The personal details of thousands of Australians have potentially been compromised, with HR company PageUp, which counts Telstra, NAB, Coles, Australia Post, Aldi and Medibank as clients, revealing a massive data breach.
- PageUp provides HR software support to Australia's largest companies in retail and banking
- It is unclear how many Australians are affected by the breach, which could include bank details and superannuation in some cases
- The company said they had informed the Australian Cyber Security Centre about the breach
PageUp, which boasts 2 million active users across 190 countries, posted a statement from chief executive Karen Cariss on its website, saying it had noticed "unusual activity" in its IT infrastructure on May 23.
The company has launched an investigation, while its client companies also released emergency statements to their employees and candidates who had applied for jobs using PageUp's software.
The company has a long list of major Australian companies as clients, with the ABC confirming Target, Telstra, Reserve Bank of Australia, Medibank, Officeworks, Kmart, NAB, Aldi, Linfox, Coles, Australia Post and Lindt as clients of the company.
Some companies used PageUp's software only for recruitment, while others used the technology for more expansive human resources information like salary information, bank details, tax numbers and other sensitive personal data.
Bank details and TFNs may be part of breach
Australia Post said the types of personal information that could have been compromised for successful job applicants to the postal service were bank details, Tax File Numbers, superannuation details, home addresses and drivers licence numbers.
However, in most cases job applicants who were not successful would have only supplied limited information like names and email addresses.
Australia Post said it was contacting job applicants to advise them of the issue.
"As a proactive step, we have also ceased use of PageUp's systems while we seek assurances from PageUp about data security," a spokesperson said.
Clients close careers portals
Medibank suspended its careers webpage after being notified of the PageUp data breach and was "working with PageUp to determine whether the data of its applicants has been compromised".

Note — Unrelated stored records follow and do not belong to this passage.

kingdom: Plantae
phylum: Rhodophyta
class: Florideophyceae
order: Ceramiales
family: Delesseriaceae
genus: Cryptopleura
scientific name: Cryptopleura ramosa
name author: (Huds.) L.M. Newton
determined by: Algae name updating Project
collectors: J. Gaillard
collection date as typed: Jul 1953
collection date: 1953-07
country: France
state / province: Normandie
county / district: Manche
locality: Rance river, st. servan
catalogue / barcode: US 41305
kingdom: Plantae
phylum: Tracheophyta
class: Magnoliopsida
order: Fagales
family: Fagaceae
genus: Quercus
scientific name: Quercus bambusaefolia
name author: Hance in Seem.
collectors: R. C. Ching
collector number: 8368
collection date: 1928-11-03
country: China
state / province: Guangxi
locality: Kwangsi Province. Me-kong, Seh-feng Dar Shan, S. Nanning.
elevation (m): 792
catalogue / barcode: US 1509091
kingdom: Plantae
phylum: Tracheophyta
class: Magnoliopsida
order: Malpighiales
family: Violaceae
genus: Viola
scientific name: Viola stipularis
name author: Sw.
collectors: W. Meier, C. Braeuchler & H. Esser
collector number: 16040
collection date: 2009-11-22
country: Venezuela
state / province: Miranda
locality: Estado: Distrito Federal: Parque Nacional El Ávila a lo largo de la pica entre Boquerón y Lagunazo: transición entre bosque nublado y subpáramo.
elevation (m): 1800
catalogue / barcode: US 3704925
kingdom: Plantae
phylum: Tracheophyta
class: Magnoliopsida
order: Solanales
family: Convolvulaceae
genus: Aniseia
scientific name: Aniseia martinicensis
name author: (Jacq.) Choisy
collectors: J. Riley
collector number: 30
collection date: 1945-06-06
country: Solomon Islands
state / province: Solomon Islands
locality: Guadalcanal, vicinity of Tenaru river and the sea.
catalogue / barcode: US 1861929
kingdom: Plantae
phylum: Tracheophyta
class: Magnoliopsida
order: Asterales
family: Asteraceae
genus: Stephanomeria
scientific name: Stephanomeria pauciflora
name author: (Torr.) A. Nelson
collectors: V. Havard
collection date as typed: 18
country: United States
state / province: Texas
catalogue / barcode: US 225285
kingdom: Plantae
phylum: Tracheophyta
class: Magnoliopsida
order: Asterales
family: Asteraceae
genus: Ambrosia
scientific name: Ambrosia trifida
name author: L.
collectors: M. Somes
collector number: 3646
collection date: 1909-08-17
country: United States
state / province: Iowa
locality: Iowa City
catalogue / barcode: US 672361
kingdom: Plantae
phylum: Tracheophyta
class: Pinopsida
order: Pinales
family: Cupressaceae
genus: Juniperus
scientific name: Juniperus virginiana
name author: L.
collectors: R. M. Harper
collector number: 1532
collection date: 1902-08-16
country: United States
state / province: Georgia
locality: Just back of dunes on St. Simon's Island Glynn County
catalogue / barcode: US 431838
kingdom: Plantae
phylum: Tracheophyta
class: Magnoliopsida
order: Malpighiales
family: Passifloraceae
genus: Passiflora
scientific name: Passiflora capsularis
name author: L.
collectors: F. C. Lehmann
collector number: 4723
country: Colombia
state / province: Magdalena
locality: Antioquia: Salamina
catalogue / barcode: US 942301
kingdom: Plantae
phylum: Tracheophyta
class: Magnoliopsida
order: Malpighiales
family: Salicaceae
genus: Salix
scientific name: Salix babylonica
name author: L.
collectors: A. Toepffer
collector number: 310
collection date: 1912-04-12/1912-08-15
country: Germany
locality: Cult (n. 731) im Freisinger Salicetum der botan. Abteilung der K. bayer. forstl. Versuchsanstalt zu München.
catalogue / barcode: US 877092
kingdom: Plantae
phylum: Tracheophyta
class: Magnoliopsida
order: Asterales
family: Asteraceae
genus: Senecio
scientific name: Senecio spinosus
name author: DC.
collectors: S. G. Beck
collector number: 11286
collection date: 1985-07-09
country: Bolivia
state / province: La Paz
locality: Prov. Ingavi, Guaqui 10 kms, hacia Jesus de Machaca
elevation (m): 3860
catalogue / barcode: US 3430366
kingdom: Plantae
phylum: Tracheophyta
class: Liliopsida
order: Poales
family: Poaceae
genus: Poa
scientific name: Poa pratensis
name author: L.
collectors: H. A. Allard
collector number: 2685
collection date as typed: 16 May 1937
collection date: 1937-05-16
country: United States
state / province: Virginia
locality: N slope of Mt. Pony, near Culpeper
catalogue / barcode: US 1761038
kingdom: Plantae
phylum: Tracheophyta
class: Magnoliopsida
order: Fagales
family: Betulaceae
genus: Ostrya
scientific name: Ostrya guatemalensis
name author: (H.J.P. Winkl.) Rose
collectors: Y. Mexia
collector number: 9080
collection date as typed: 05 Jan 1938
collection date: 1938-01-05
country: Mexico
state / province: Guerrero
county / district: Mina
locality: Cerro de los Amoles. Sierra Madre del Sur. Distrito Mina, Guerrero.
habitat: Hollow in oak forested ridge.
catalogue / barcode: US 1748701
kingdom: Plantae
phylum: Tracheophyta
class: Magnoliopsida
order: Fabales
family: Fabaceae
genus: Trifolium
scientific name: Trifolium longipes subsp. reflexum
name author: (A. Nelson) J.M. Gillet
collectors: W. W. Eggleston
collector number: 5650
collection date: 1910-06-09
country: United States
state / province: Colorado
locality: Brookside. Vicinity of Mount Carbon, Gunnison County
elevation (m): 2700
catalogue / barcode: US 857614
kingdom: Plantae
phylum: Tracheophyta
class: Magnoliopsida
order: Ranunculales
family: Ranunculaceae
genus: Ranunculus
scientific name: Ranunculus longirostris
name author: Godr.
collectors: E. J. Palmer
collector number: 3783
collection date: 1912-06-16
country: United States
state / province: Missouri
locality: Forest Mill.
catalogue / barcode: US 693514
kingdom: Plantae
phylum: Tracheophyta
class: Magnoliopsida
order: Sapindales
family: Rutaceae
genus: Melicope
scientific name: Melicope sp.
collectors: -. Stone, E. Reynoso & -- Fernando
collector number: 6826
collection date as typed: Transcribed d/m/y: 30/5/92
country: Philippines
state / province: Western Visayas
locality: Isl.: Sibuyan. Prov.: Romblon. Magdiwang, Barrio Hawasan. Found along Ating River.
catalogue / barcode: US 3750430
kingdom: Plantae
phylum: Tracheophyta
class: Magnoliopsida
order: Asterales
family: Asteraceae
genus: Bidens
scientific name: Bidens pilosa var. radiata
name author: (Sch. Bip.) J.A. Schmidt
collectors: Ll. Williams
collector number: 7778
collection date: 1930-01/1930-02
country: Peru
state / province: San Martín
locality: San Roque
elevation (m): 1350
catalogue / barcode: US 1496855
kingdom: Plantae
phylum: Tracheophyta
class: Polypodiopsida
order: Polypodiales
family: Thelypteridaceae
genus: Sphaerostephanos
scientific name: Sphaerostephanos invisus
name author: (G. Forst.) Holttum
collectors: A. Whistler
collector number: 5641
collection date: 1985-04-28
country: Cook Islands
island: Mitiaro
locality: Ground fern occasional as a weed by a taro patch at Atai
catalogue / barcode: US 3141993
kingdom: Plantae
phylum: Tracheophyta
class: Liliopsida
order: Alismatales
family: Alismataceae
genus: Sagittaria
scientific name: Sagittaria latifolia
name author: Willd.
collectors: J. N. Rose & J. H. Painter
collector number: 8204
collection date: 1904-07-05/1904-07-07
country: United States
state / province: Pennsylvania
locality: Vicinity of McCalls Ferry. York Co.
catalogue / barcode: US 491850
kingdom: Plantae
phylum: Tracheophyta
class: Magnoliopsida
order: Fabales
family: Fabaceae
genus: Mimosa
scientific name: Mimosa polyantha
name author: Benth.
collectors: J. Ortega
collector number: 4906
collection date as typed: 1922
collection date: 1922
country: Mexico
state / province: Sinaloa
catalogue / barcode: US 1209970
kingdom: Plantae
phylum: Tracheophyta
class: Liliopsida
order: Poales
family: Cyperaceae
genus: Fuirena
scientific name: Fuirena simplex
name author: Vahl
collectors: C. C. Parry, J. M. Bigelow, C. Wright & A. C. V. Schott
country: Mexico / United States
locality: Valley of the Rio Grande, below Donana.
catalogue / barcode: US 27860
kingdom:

Telstra said it was holding "urgent discussions" with PageUp to understand the impact on the telco's job applicants and employees.
All recruitment activity that had not progressed beyond a written offer was on hold, a Telstra spokesperson said.
The Australian Red Cross said it had stopped using the PageUp recruitment system as a precaution, and sought to reassure blood donors their sensitive information was not exposed.
"This incident only relates to recruitment-related activity … [and] does not affect the Red Cross Blood Service and the data security of its blood donors in any way," a spokesperson said.
Wesfarmers said its retail businesses Coles, Kmart, Target and Officeworks used PageUp to manage employment applications and employee information and had suspended all connections to the HR company's systems.
Job applicants in 'recent years' warned
A Wesfarmers spokesperson said the company was not currently aware of "any inappropriate activity relating to anyone's data" as a result of the breach.
Australian companies using PageUp:
- Wesfarmers: Coles, Target, Kmart, Officeworks
- Reserve Bank of Australia
- Australia Post
- Australian Red Cross
If you know of any more companies that use PageUp or have been affected by this security breach, please contact email@example.com
"However, we recommend that any person who has applied online for a position with these businesses in recent years check to ensure that there has been no recent unusual activity concerning personal information they may have supplied during the employment process, for example bank accounts, and maintain a close watch on the use of their personal information."
Coles also put out a statement on its careers webpage saying it was a client of the technology provider and had "suspended all connections between Coles' systems and PageUp's systems".
Coles recommended that anyone who had applied for a job at Coles in the past 18 months should check to ensure there was no "recent unusual activity concerning their personal information".
PageUp is also used by the ABC in a limited way to manage its recruitment processes.
"The ABC uses PageUp to support its career portal and recruitment processes, but does not in any way collect personal details such as bank accounts, Tax File Numbers or superannuation information," an ABC spokesperson said.
"We have not received any information from the company about the data breach but have contacted them to seek more details."
First major breach since new laws
University of Canberra cyber security expert Nigel Phair said the incident appeared to be the first major breach since the Government introduced mandatory data-breach reporting rules in February.
Under the new legislation, companies which suspect they have been the target of a data breach must immediately report the incident to customers and clients who may be affected.
"It is difficult to say whether this is the biggest data breach we have experienced in Australia, because in the past companies were not compelled to report breaches to authorities," Adjunct Professor Phair said.
"What this demonstrates is that all Australian companies, not just financial institutions, need to take cybersecurity seriously."
PageUp said it would not be commenting beyond the statement the company had already provided, saying it did not want to compromise its investigation of the data breach.
The company's statement said PageUp had notified the Australian Cyber Security Centre and engaged with Australia's Computer Emergency Response Team and equivalent United Kingdom authorities.